著者 ダニエル・キース

翻訳 小尾芙佐

出版 早川書房



若い頃に一度手に取ってみた作品だが、挫折しているのがこの本。

まだ知能が発達する前のチャーリイの経過報告はすべてひらがなで訳されている。

大人になるとひらがなだけの長い文章はものすごく読みずらい。

冒頭続くひらがなだけの章を読み切ることができなくて挫折した。

でも今回腰を据えて読み直すと、「なぜこんな素晴らしい小説を読まずにいたんだろう」と反省する。


IQが70に満たないチャーリイは大学の研究のモルモットとなることを決めた。

既にねずみのアルジャーノンが脳の手術を受けていて、成功している。

迷路を走らされるアルジャーノンは他のねずみにはない学習能力を発揮して、迷路の出口まで辿ることができるようになっている。

今度は人間で手術をしてみるということで、チャーリイが選ばれたのだ。


チャーリイの手術は成功して、様々な学問を習得していく。

それぞれの専門分野で名を馳せている教授達と語り合うと、彼らが尻尾を巻いて逃げ出してしまうくらいに。

やがては治験者である自分の研究に、自身も研究員として加わるがチャーリイはこの実験が失敗に終わることも分かってしまったのだ。


チャーリイが知能が発達したことで、彼は今まで自分がされてきた仕打ちの意味を察してしまう。

仲良くしてくれるから笑ってくれたのではなくて、それは嘲りの嘲笑だったのだと気づく。

また、恋もする。

しかし、心から愛する女性と肉体的絆を結ぼうとする時に、以前のチャーリイ、幼いチャーリイが亡霊となりチャーリイを苦しめる。

彼は一線を越えることができない。


チャーリイが人間の本質を知るにつれて抱く感情は、読んでいて胸が痛んだ。

一番守ってもらいたいはずの母には疎んじられて虐待され、そのままのチャーリイを受け入れている父は母と不仲になってしまう。

チャーリイは養護施設に入れられ、やがてパン屋で働くようになって自立はしていたが親とは何年も会っていない。

手術後に両親に会いに行くが、父はとうとう自分の息子だとは気が付かない。

母は年齢のせいもあり惚けてしまっているせいもあるが、チャーリイを受け入れてはくれなかった。

チャーリイが人目もはばからずに泣きながら帰る場面は、親の愛情を受けずに育った人間でなくてもチャーリイの痛みに同情するだろう。
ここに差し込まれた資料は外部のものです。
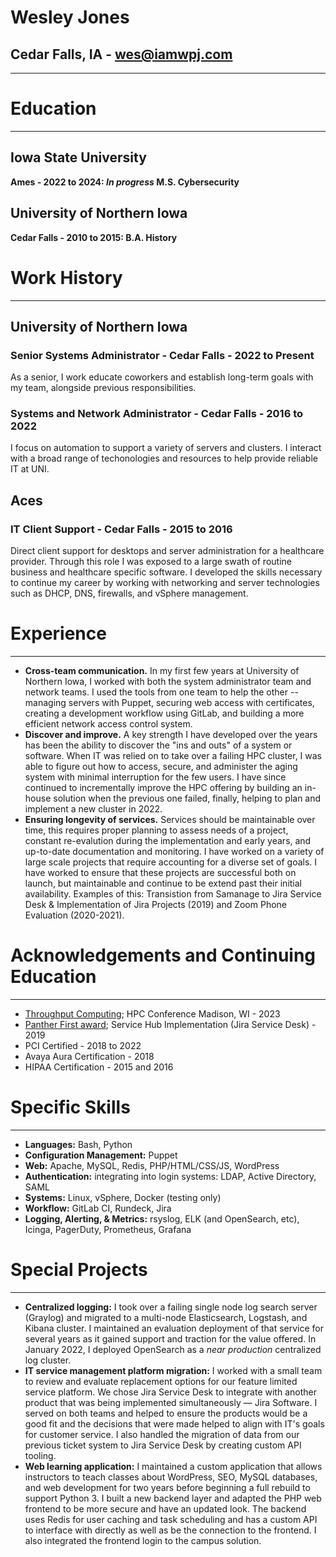 # Wesley Jones

## Cedar Falls, IA - <wes@iamwpj.com>

------------------------------------------------------------------------

# Education

------------------------------------------------------------------------

## Iowa State University

**Ames - 2022 to 2024: *In progress* M.S. Cybersecurity**

## University of Northern Iowa

**Cedar Falls - 2010 to 2015: B.A. History**

# Work History

------------------------------------------------------------------------

## University of Northern Iowa

### Senior Systems Administrator - Cedar Falls - 2022 to Present

As a senior, I work educate coworkers and establish long-term goals with
my team, alongside previous responsibilities.

### Systems and Network Administrator - Cedar Falls - 2016 to 2022

I focus on automation to support a variety of servers and clusters. I
interact with a broad range of techonologies and resources to help
provide reliable IT at UNI.

## Aces

### IT Client Support - Cedar Falls - 2015 to 2016

Direct client support for desktops and server administration for a
healthcare provider. Through this role I was exposed to a large swath of
routine business and healthcare specific software. I developed the
skills necessary to continue my career by working with networking and
server technologies such as DHCP, DNS, firewalls, and vSphere
management.

# Experience

------------------------------------------------------------------------

-   **Cross-team communication.** In my first few years at University of
    Northern Iowa, I worked with both the system administrator team and
    network teams. I used the tools from one team to help the other --
    managing servers with Puppet, securing web access with certificates,
    creating a development workflow using GitLab, and building a more
    efficient network access control system.
-   **Discover and improve.** A key strength I have developed over the
    years has been the ability to discover the "ins and outs" of a
    system or software. When IT was relied on to take over a failing HPC
    cluster, I was able to figure out how to access, secure, and
    administer the aging system with minimal interruption for the few
    users. I have since continued to incrementally improve the HPC
    offering by building an in-house solution when the previous one
    failed, finally, helping to plan and implement a new cluster in
    2022.
-   **Ensuring longevity of services.** Services should be maintainable
    over time, this requires proper planning to assess needs of a
    project, constant re-evalution during the implementation and early
    years, and up-to-date documentation and monitoring. I have worked on
    a variety of large scale projects that require accounting for a
    diverse set of goals. I have worked to ensure that these projects
    are successful both on launch, but maintainable and continue to be
    extend past their initial availability. Examples of this:
    Transistion from Samanage to Jira Service Desk & Implementation of
    Jira Projects (2019) and Zoom Phone Evaluation (2020-2021).

# Acknowledgements and Continuing Education

------------------------------------------------------------------------

-   [Throughput
    Computing](https://chtc.cs.wisc.edu/events/2023/07/throughput-computing-2023);
    HPC Conference Madison, WI - 2023
-   [Panther First
    award](https://recognition.uni.edu/panther-first-award); Service Hub
    Implementation (Jira Service Desk) - 2019
-   PCI Certified - 2018 to 2022
-   Avaya Aura Certification - 2018
-   HIPAA Certification - 2015 and 2016

# Specific Skills

------------------------------------------------------------------------

-   **Languages:** Bash, Python
-   **Configuration Management:** Puppet
-   **Web:** Apache, MySQL, Redis, PHP/HTML/CSS/JS, WordPress
-   **Authentication:** integrating into login systems: LDAP, Active
    Directory, SAML
-   **Systems:** Linux, vSphere, Docker (testing only)
-   **Workflow:** GitLab CI, Rundeck, Jira
-   **Logging, Alerting, & Metrics:** rsyslog, ELK (and OpenSearch,
    etc), Icinga, PagerDuty, Prometheus, Grafana

# Special Projects

------------------------------------------------------------------------

-   **Centralized logging:** I took over a failing single node log
    search server (Graylog) and migrated to a multi-node Elasticsearch,
    Logstash, and Kibana cluster. I maintained an evaluation deployment
    of that service for several years as it gained support and traction
    for the value offered. In January 2022, I deployed OpenSearch as a
    *near production* centralized log cluster.
-   **IT service management platform migration:** I worked with a small
    team to review and evaluate replacement options for our feature
    limited service platform. We chose Jira Service Desk to integrate
    with another product that was being implemented simultaneously —
    Jira Software. I served on both teams and helped to ensure the
    products would be a good fit and the decisions that were made helped
    to align with IT's goals for customer service. I also handled the
    migration of data from our previous ticket system to Jira Service
    Desk by creating custom API tooling.
-   **Web learning application:** I maintained a custom application that
    allows instructors to teach classes about WordPress, SEO, MySQL
    databases, and web development for two years before beginning a full
    rebuild to support Python 3. I built a new backend layer and adapted
    the PHP web frontend to be more secure and have an updated look. The
    backend uses Redis for user caching and task scheduling and has a
    custom API to interface with directly as well as be the connection
    to the frontend. I also integrated the frontend login to the campus
    solution.
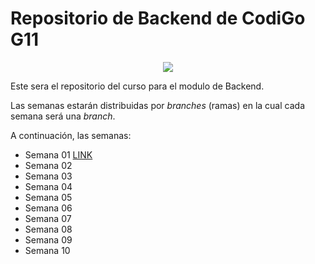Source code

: # Repositorio de Backend de CodiGo G11

<p align="center">
    <img src="https://assets.website-files.com/624b2bd5b7be89e20392d489/624b37b08ca87609798e03a6_codigo-logo-blanco.svg">
</p>

Este sera el repositorio del curso para el modulo de Backend.

Las semanas estarán distribuidas por _branches_ (ramas) en la cual cada semana será una _branch_.

A continuación, las semanas:

- Semana 01 [LINK](https://www.google.com)
- Semana 02
- Semana 03
- Semana 04
- Semana 05
- Semana 06
- Semana 07
- Semana 08
- Semana 09
- Semana 10

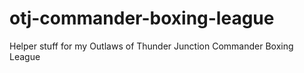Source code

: # otj-commander-boxing-league
Helper stuff for my Outlaws of Thunder Junction Commander Boxing League
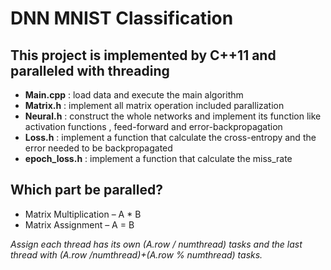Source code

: # DNN MNIST Classification 
## This project is implemented by C++11 and paralleled with threading
* **Main.cpp** : load data and execute the main algorithm
* **Matrix.h** : implement all matrix operation included parallization
* **Neural.h** : construct the whole networks and implement its function like activation functions , feed-forward and error-backpropagation
* **Loss.h** : implement a function that calculate the cross-entropy and the error needed to be backpropagated
* **epoch_loss.h** : implement a function that calculate the miss_rate

## Which part be paralled?

* Matrix Multiplication – A * B
* Matrix Assignment – A = B

*Assign each thread has its own (A.row / numthread) tasks and the last thread with (A.row /numthread)+(A.row % numthread) tasks.*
この小説はSF小説のていをなしているが、ある純粋な人間の心の痛みの記録なのだと思う。

もちろん読んで面白いと思ったが、これは作り話なのだが、しかし生身の人間の嘆きと悲鳴の実録と言っても過言ではないと思う。

手術で知能が発達することは多分これからどんなに科学が進歩してもあり得ないと思うが、ここに描かれた“心の変遷”はとてもリアルで現実的なものだと思う。

人はこんなにも残酷な生き物なのだ。


最後にチャーリイは、チャーリイの唯一の友達のアルジャーノンのお墓に花束を添えてください、と語る。

しかし、その時チャーリイは手術する前よりも不安定な状態となっているのかもしれない。

働いていたパン屋に戻ることもできず、多分彼は養護施設に行くことになるのだろう。

はっきりとは描かれていないが、だからこそ悲しい結末に悲哀が増す。


どうかチャーリイにも花束を届けてください。

どこのどなたかでも、お願いします。